Rabbi Solomon Schonfeld will be one of those recognised at a ceremony at the Department for Communities on Monday.

The awards were established in 2009 to commemorate extraordinary humanitarian efforts. Past recipients have included Sir Nicholas Winton and Prince Philip’s mother, Princess Alice.

Rabbi Schonfeld, the founder of the Hasmonean schools, who died aged 72 in 1984, was one of the leading lights in what became the Union of Orthodox Hebrew Congregations. After the Anschluss — the Nazi takeover of Austria — in 1938, he went on several missions to bring around 300 Jewish children out of Europe to Britain.

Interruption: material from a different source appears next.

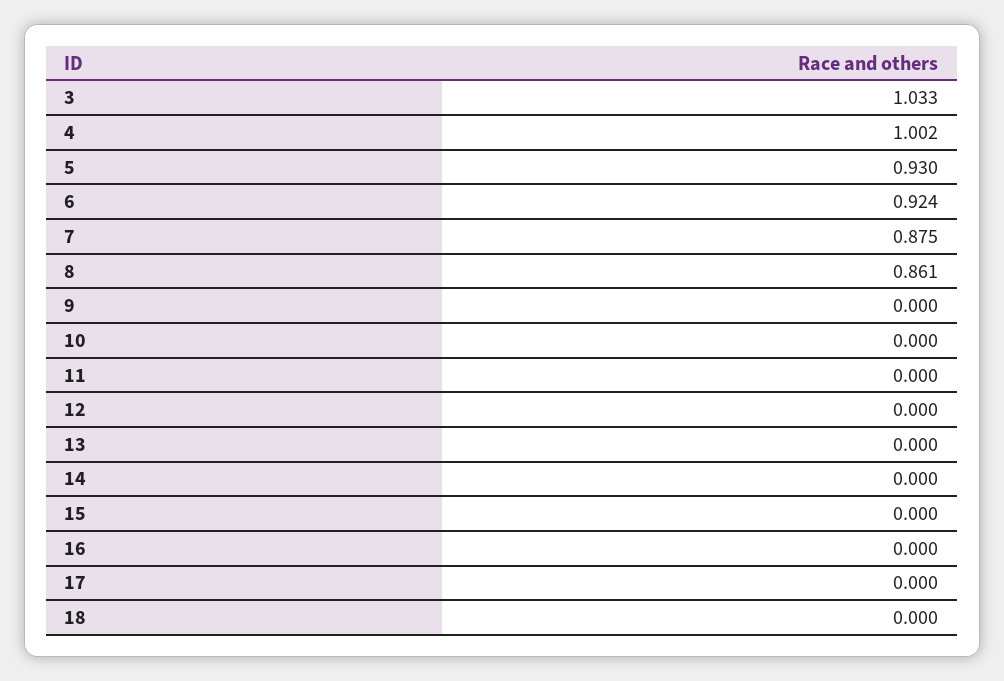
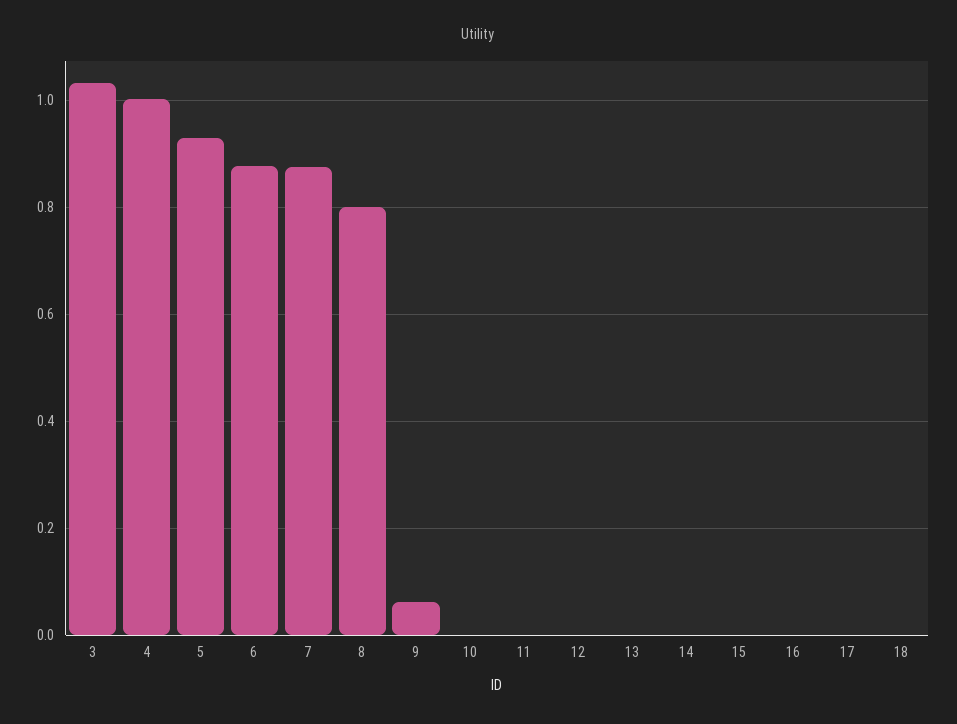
6: 0.924 -> 0.88
8: 0.861 -> 0.8
9: 0 -> 0.06

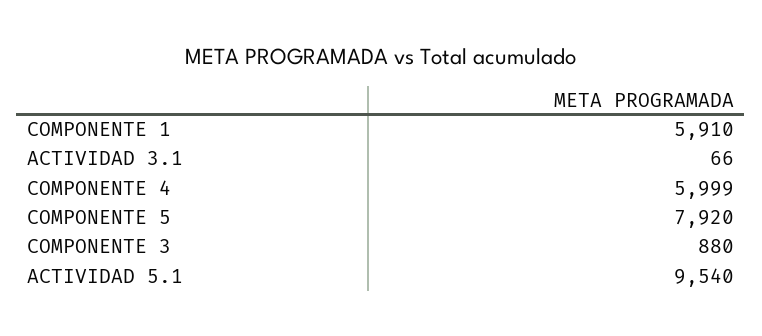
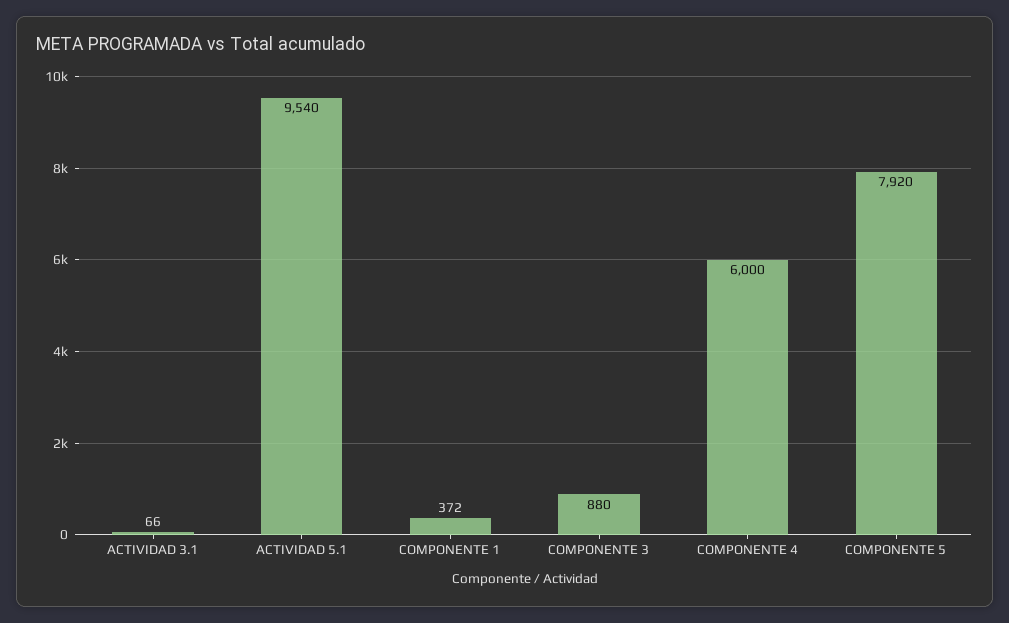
COMPONENTE 1: 5910 -> 372
COMPONENTE 4: 5999 -> 6000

“Before the war, he risked his life going to Germany and Austria even though the Foreign Office told him not to go,” his son, Dr Jeremy Schonfeld, recalled.

Rabbi Schonfeld also arranged for more than 1,000 other Jews to find refuge, including yeshivah students and rabbis.

During the war, as head of the Chief Rabbi’s Religious Emergency Council, he secured visas for Hungarian Jews to get to Mauritius. But another plan to help beleaguered European Jews reach safety in British dominion territories foundered.

“It was scotched by the Zionist Federation and Board of Deputies because my father didn’t include Palestine,” Dr Schonfeld said.

Monday’s ceremony will be “the first official recognition of my father’s work,” he added.

“He felt he had done what any decent person would do.”